▶ _WHAT THE TASK REQUIRES_:
Here is a block of entries. Write out its lines exactly, from the first through the one containing "(at 6.931 6.557)".

▶ _MATERIAL PROVIDED_:
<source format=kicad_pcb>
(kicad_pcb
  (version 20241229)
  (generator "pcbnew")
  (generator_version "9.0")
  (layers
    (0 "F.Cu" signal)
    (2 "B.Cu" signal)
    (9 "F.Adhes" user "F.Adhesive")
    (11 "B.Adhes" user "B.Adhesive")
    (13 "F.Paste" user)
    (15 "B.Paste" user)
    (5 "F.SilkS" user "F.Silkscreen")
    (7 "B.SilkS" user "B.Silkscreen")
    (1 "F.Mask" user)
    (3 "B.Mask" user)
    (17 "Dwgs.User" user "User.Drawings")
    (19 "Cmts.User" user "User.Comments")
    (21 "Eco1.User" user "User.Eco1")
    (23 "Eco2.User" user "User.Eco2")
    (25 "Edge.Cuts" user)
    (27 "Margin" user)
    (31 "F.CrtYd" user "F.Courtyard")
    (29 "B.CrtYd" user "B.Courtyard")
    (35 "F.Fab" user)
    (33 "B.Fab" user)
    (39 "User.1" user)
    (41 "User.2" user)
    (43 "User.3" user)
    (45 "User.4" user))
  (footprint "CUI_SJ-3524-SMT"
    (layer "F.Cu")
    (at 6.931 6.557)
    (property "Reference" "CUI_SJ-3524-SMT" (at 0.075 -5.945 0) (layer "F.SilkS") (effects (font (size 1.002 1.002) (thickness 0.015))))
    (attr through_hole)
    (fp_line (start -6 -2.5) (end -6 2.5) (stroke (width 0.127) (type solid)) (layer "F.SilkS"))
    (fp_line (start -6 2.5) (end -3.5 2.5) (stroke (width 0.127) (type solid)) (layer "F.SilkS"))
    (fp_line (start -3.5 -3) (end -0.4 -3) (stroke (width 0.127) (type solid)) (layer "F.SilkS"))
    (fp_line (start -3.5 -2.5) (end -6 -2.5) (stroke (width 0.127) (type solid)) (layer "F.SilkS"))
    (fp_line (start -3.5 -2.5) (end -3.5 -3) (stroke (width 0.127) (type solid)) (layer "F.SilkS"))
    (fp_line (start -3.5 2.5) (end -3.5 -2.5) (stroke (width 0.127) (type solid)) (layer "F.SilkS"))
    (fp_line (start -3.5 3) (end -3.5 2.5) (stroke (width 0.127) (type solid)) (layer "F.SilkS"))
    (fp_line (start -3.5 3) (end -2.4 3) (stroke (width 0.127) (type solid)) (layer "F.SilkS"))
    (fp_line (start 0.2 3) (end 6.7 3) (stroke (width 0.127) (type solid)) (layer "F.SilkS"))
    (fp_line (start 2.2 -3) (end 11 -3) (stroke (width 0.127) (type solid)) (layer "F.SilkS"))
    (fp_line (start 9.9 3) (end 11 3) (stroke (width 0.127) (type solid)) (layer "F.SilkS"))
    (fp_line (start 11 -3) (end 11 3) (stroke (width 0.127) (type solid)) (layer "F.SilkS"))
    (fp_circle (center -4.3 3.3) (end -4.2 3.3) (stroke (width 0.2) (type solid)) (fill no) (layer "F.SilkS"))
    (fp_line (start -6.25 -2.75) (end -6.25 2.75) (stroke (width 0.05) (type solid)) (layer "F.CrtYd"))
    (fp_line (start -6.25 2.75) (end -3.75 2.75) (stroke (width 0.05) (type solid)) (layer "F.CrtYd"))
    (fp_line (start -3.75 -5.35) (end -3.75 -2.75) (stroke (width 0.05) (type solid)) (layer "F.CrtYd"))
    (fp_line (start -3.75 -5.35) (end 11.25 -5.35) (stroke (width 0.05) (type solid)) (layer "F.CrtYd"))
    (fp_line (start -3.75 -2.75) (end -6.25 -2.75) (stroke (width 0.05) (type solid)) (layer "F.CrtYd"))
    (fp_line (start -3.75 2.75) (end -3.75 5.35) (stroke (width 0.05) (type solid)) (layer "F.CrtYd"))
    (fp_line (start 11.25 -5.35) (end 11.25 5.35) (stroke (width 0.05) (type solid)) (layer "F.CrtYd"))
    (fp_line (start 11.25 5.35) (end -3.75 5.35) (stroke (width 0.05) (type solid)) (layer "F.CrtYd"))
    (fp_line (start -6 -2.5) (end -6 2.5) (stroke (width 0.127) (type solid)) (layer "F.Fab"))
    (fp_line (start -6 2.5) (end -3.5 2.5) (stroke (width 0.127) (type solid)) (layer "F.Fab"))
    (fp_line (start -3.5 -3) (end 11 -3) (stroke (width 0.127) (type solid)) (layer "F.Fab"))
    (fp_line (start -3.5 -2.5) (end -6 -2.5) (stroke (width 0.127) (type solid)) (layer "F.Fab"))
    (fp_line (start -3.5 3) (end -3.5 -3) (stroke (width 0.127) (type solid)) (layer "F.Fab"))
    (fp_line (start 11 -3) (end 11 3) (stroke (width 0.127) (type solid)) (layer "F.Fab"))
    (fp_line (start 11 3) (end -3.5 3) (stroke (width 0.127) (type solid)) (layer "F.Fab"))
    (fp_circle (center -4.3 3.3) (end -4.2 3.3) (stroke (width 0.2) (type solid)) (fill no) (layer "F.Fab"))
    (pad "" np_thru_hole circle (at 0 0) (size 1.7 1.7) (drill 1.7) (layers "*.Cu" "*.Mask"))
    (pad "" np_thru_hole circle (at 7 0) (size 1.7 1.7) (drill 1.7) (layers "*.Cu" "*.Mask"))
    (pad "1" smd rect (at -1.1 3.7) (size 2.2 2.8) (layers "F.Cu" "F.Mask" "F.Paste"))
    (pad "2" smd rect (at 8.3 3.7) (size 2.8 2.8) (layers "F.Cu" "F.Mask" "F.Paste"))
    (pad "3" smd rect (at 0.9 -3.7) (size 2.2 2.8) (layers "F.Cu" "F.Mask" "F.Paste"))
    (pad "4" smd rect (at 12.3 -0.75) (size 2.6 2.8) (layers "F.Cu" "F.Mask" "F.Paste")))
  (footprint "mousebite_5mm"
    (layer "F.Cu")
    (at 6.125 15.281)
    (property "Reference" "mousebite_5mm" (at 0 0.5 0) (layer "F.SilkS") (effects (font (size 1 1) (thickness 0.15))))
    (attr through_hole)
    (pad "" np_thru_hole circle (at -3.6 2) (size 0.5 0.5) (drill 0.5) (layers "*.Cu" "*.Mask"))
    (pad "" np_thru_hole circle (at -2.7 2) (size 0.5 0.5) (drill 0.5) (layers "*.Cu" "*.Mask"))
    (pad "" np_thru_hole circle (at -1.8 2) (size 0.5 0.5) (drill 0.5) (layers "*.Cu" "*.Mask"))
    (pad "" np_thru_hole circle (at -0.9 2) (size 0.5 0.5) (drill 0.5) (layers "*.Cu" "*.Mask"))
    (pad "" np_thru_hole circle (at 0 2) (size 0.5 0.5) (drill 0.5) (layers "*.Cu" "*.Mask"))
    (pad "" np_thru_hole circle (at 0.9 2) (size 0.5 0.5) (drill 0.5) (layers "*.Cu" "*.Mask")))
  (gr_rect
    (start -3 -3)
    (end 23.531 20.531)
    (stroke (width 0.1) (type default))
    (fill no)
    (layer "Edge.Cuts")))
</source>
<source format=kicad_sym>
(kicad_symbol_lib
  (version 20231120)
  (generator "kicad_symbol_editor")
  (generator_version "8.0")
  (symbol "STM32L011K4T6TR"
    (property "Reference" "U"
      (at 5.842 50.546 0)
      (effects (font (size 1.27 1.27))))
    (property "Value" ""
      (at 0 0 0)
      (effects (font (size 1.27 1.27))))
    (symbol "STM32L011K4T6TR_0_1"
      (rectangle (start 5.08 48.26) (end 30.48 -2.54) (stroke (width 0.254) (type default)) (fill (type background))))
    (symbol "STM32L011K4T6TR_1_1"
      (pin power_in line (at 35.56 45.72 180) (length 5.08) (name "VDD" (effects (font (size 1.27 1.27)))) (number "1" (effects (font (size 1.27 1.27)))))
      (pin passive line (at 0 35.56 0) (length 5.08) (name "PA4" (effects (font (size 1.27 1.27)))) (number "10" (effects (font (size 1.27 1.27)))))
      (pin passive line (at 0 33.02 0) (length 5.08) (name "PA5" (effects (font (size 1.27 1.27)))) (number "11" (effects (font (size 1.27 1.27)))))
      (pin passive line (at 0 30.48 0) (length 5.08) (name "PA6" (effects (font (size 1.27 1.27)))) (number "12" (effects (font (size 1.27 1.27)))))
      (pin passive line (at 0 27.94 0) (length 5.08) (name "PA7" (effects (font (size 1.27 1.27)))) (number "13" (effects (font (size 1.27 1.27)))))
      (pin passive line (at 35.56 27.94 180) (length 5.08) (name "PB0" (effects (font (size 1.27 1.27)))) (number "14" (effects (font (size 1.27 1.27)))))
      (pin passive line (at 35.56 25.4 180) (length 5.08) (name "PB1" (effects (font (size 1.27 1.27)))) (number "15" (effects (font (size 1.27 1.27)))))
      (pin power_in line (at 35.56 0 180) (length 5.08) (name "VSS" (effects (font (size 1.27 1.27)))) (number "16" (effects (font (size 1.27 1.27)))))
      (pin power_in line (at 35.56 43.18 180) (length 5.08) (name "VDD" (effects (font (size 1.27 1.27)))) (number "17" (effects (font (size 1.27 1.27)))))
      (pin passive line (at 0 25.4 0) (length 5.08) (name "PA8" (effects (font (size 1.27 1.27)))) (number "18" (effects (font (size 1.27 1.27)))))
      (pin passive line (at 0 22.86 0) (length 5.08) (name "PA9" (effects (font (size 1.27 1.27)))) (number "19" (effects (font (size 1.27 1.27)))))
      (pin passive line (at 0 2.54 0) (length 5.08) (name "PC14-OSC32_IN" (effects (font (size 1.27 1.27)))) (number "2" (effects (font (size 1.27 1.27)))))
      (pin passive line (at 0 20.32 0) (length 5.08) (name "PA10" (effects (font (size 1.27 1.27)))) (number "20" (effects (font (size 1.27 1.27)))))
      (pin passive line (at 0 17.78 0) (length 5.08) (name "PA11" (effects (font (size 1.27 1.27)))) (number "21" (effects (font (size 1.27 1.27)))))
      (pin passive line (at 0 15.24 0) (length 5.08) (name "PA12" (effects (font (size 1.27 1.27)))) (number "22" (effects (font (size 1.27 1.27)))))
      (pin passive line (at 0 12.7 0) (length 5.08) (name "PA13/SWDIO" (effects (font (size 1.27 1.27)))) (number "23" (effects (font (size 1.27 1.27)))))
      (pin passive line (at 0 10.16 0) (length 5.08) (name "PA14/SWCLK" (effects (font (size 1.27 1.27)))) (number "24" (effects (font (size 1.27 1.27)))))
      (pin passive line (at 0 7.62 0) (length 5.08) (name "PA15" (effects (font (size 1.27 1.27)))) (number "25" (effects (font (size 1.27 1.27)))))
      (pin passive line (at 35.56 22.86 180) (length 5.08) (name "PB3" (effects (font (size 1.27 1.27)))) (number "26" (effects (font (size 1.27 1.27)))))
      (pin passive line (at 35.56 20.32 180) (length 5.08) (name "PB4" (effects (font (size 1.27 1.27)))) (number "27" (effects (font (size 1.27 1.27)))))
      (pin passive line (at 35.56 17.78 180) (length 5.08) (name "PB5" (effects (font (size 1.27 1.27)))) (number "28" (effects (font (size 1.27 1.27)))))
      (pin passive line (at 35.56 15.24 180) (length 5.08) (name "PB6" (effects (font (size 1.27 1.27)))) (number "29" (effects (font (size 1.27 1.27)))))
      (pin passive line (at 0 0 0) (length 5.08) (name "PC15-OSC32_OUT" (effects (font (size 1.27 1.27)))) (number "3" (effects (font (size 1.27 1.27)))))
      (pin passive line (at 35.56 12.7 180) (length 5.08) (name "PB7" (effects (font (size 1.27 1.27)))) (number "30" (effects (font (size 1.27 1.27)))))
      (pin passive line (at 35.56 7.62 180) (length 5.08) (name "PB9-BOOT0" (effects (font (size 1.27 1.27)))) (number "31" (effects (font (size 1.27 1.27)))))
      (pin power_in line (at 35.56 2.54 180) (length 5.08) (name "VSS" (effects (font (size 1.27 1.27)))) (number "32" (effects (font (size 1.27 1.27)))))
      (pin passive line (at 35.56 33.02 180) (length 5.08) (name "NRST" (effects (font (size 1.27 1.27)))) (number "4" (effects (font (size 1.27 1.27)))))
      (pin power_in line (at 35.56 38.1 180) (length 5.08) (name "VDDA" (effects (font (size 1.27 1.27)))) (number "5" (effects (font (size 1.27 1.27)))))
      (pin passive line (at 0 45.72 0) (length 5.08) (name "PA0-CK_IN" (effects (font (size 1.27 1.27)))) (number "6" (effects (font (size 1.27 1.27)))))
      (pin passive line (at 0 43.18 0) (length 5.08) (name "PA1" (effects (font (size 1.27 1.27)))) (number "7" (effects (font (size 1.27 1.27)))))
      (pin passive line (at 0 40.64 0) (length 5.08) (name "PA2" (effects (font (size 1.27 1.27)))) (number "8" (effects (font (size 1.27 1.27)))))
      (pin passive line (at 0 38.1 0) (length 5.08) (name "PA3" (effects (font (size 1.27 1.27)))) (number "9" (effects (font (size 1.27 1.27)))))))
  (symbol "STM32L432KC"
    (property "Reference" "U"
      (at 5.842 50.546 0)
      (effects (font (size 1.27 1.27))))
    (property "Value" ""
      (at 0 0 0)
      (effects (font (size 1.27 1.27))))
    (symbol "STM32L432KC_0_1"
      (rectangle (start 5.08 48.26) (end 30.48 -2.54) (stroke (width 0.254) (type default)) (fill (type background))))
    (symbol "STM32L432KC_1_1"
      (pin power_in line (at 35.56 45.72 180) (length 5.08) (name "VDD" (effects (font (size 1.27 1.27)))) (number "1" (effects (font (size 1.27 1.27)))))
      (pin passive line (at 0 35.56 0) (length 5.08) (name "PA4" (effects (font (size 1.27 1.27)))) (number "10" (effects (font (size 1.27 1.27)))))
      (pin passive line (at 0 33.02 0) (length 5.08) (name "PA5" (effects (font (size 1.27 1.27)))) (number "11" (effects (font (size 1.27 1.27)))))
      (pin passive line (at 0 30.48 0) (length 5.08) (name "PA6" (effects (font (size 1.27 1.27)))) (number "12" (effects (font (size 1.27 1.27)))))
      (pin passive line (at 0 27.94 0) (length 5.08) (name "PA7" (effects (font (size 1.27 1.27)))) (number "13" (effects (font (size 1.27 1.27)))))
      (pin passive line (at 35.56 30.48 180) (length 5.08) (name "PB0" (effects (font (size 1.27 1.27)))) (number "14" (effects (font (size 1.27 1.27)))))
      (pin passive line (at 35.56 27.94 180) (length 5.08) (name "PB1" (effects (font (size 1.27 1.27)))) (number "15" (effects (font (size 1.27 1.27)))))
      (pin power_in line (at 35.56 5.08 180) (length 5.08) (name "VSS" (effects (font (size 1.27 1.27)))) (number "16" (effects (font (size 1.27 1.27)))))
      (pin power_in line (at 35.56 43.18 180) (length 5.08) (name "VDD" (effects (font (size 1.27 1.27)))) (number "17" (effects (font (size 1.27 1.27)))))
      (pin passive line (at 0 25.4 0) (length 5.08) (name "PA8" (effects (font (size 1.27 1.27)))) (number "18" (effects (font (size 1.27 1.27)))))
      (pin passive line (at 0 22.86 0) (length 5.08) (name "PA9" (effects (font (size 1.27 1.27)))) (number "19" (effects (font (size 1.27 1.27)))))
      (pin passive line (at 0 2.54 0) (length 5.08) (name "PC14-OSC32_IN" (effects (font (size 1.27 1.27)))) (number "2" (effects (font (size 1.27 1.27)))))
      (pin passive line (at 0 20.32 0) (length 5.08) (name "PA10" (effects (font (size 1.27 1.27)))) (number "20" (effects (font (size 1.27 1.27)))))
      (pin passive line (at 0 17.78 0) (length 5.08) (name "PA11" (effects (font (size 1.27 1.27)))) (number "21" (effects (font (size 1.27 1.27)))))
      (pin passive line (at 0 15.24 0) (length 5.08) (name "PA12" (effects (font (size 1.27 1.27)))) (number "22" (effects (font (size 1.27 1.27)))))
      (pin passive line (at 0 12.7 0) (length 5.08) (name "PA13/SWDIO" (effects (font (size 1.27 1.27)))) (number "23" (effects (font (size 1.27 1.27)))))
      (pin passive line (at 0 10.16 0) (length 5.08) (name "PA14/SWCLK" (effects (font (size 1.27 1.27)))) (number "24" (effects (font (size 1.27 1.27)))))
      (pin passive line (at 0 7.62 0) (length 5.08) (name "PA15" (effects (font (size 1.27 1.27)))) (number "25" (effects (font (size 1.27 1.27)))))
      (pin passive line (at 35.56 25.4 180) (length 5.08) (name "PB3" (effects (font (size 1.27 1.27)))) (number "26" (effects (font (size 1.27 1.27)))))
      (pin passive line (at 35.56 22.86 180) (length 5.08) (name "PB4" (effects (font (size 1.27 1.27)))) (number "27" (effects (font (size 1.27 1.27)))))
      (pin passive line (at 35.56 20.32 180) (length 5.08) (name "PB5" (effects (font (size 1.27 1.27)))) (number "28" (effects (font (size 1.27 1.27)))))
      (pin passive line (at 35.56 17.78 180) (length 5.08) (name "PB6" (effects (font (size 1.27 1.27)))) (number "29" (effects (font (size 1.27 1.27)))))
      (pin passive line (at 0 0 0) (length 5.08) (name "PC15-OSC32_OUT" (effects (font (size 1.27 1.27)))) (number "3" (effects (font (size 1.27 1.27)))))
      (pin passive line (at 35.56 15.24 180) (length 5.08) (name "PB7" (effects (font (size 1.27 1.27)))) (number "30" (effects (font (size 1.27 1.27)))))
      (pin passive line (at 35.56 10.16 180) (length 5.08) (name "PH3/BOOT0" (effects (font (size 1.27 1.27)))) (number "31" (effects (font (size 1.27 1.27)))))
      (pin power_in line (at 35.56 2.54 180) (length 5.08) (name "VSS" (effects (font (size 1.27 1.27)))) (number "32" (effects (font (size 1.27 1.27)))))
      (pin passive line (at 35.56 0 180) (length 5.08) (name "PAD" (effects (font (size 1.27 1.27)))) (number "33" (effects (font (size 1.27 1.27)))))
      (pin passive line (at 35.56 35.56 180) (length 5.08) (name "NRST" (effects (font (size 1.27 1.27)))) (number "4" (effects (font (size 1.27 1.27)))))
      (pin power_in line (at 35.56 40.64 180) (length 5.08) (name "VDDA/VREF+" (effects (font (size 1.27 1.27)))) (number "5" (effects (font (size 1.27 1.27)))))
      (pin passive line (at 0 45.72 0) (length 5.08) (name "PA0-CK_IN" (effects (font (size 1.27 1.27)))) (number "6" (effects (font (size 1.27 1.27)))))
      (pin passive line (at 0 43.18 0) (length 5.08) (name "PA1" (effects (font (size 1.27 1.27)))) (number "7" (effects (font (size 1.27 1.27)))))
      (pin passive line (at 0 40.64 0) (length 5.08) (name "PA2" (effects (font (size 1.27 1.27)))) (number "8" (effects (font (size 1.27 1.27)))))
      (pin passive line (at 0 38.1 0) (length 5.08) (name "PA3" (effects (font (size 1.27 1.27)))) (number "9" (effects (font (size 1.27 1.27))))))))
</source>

▶ _PROBLEM SOLUTION_:
<source format=kicad_pcb>
(kicad_pcb
  (version 20241229)
  (generator "pcbnew")
  (generator_version "9.0")
  (layers
    (0 "F.Cu" signal)
    (2 "B.Cu" signal)
    (9 "F.Adhes" user "F.Adhesive")
    (11 "B.Adhes" user "B.Adhesive")
    (13 "F.Paste" user)
    (15 "B.Paste" user)
    (5 "F.SilkS" user "F.Silkscreen")
    (7 "B.SilkS" user "B.Silkscreen")
    (1 "F.Mask" user)
    (3 "B.Mask" user)
    (17 "Dwgs.User" user "User.Drawings")
    (19 "Cmts.User" user "User.Comments")
    (21 "Eco1.User" user "User.Eco1")
    (23 "Eco2.User" user "User.Eco2")
    (25 "Edge.Cuts" user)
    (27 "Margin" user)
    (31 "F.CrtYd" user "F.Courtyard")
    (29 "B.CrtYd" user "B.Courtyard")
    (35 "F.Fab" user)
    (33 "B.Fab" user)
    (39 "User.1" user)
    (41 "User.2" user)
    (43 "User.3" user)
    (45 "User.4" user))
  (footprint "CUI_SJ-3524-SMT"
    (layer "F.Cu")
    (at 6.931 6.557)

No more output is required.